Department of Basic Science, Graduate School of Arts and Sciences, The University of Tokyo, Tokyo, 153-8902, Japan.
Adv Sci (Weinh). 2022 May;9(13):e2200022. doi: 10.1002/advs.202200022. Epub 2022 Mar 2.
In this work, a real-time precise electrical method to directly monitor the stochastic binding dynamics of a single supramolecule based on the host-guest interaction between a cyclodextrin and an azo compound is reported.
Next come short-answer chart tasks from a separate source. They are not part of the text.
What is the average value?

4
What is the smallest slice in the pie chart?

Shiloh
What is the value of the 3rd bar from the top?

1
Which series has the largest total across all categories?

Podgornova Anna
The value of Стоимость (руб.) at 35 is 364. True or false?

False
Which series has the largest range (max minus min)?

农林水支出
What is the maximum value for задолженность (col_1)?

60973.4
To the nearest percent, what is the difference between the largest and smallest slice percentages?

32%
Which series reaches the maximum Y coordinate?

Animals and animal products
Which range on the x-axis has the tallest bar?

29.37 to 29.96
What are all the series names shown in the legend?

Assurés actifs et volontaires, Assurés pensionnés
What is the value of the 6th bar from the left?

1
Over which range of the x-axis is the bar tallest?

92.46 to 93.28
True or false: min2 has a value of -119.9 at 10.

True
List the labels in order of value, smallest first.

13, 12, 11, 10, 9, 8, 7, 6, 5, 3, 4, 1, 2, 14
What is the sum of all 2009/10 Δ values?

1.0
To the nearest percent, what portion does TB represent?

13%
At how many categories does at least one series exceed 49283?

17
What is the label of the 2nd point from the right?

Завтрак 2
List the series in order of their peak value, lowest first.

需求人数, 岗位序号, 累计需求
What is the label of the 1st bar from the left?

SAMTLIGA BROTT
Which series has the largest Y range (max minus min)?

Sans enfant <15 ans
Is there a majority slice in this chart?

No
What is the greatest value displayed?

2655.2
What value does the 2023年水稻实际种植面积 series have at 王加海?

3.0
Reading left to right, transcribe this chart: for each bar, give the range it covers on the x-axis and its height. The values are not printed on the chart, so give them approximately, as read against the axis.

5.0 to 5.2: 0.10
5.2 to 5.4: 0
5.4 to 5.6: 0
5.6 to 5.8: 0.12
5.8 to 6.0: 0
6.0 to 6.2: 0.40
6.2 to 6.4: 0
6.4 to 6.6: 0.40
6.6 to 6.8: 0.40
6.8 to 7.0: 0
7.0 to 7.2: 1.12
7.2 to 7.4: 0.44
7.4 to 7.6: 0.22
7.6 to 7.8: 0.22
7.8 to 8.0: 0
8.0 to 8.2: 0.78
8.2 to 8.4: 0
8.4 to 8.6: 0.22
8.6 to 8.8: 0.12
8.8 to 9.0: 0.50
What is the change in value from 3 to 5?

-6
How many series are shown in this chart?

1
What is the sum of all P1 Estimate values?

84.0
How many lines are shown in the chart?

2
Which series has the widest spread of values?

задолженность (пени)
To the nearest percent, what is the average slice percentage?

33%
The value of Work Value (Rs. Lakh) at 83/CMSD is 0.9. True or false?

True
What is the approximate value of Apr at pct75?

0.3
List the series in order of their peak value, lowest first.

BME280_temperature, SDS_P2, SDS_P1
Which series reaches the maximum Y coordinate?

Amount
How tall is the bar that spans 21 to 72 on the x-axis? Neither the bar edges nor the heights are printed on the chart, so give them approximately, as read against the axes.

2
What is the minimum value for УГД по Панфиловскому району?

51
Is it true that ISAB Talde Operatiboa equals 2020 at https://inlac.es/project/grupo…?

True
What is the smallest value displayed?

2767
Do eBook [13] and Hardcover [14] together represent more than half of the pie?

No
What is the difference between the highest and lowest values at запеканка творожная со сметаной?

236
Different intermolecular binding states during the binding process are distinguished by conductance signals detected from graphene-molecule-graphene single-molecule junctions. In combination with theoretical calculations, the reciprocating and unidirectional motions in the trans form as well as the restrained reciprocating motion in the cis form due to the steric hindrance is observed, which could be reversibly switched by visible and UV irradiation. The integration of individual supramolecules into nanocircuits not only offers a facile and effective strategy to probe the dynamic process of supramolecular systems, but also paves the way to construct functional molecular devices toward real applications such as switches, sensors, and logic devices.
在这项工作中,报道了一种基于环糊精与偶氮化合物主客体相互作用的实时精确电学方法,可直接监测单个超分子的随机结合动力学。通过石墨烯-分子-石墨烯单分子结检测到的电导信号,区分了结合过程中的不同分子间结合状态。结合理论计算,观察到反式构象中的往复和单向运动以及顺式构象中由于空间位阻导致的受限往复运动,这可以通过可见光和紫外光照射可逆切换。将单个超分子集成到纳米电路中不仅为探测超分子体系的动态过程提供了一种简便有效的策略,而且为构建功能分子器件铺平了道路,这些分子器件可应用于开关、传感器和逻辑器件等实际领域。